Tasks for this exercise:
A. Which specific computer models does the Mac Pro comment below name?
B. Do these statements agree with the Mac Pro comment below? Answer yes or no for each, and quote the words that decide it.
(i) The author guesses that a workstation-grade power supply costs Apple about $500.
(ii) The gamer version of a similar motherboard is priced at $1000.
(iii) An entry-level Z8 is said to perform like a $2500 iMac.

*** Text passage Section Begins ***

One tradeoff you get with ANY high-end workstation (and the Mac Pro was never going to be anything else) is that the base model has an absurd combination of specs... I suspect that the case, power supply and cooling system alone add up to well over $2000 of the cost - before they put the motherboard in (a workstation-grade 1.4 KW power supply probably costs Apple $500, then they mark it up to $1000). That 8-slot, 12-DIMM motherboard is a $1000+ item - here's a gamer version of a similar board for $1800.

https://www.newegg.com/p/N82E16813119192...

That leaves Apple with not a huge amount of budget for the other components - they spent most of the entry price on infrastructure to support nearly unlimited upgrades of the other components.

HP does exactly the same thing - a $3000 entry-level Z8 performs like a $500 computer - the rest of the budget goes to supporting its massive potential. At least the base model of this thing is a viable computer (with the possible exception of the 256 GB SSD) - it performs like a $2500 iMac with a $200 RAM upgrade, while entry-level Zs perform more like MacBook Airs.

*** Text passage Section Ends ***
*** Provided material Section Begins ***

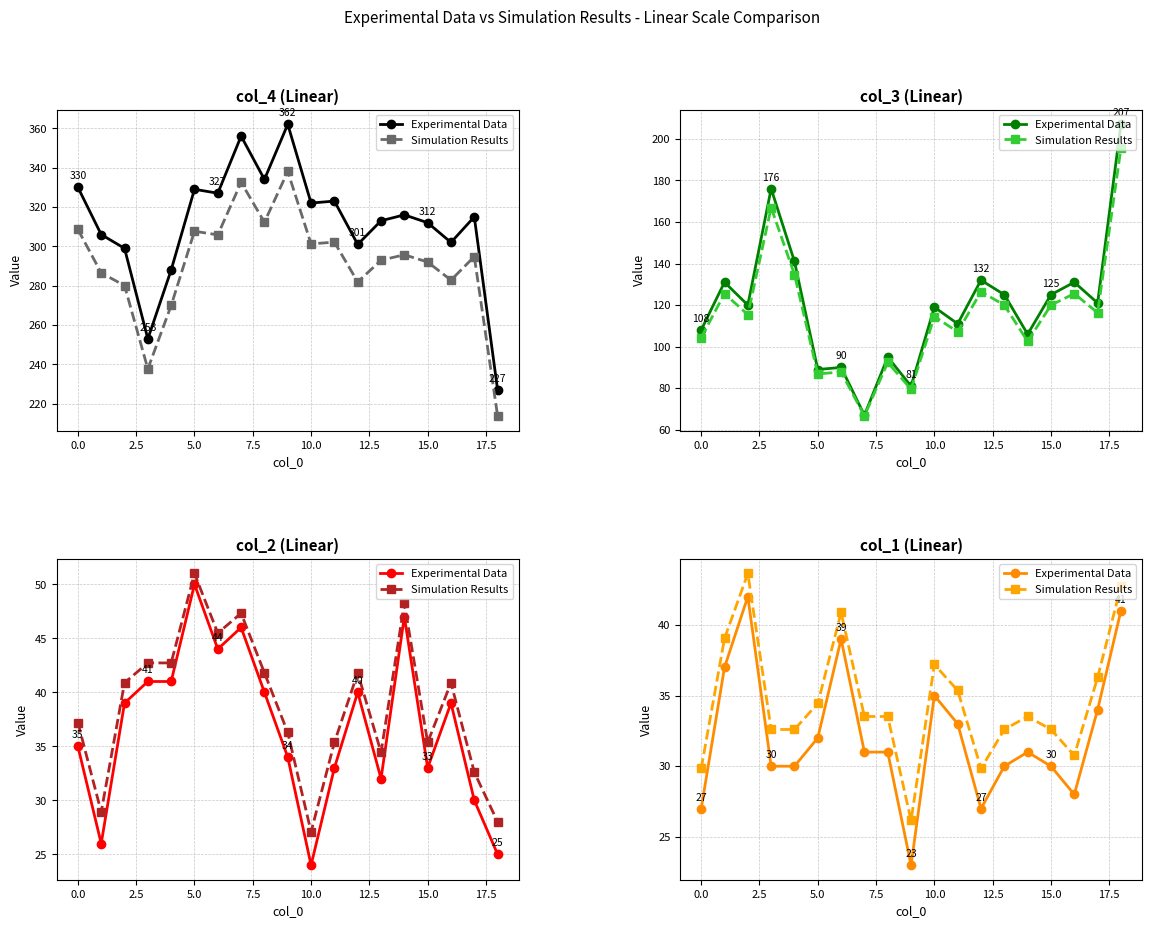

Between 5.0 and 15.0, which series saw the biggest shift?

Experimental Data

*** Provided material Section Ends ***
*** Provided material Section Begins ***

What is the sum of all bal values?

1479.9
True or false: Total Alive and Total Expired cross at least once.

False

*** Provided material Section Ends ***
*** Provided material Section Begins ***

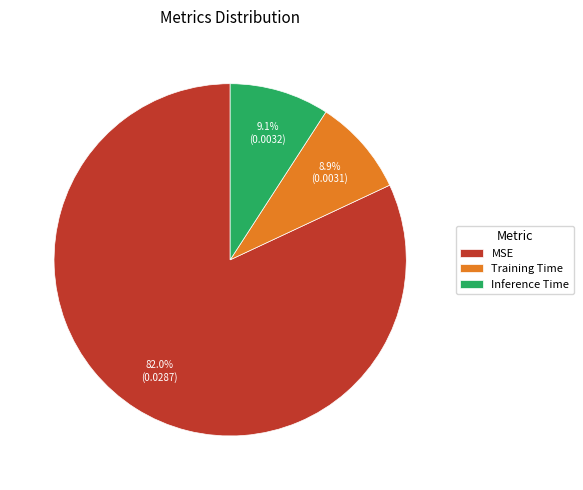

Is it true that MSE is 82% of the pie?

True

*** Provided material Section Ends ***

Solutions for each task:
A.
- Mac Pro
- Z8
- iMac
- MacBook Air

B.
(i) Yes: "a workstation-grade 1.4 KW power supply probably costs Apple $500"
(ii) No: "here's a gamer version of a similar board for $1800"
(iii) No: "a $3000 entry-level Z8 performs like a $500 computer"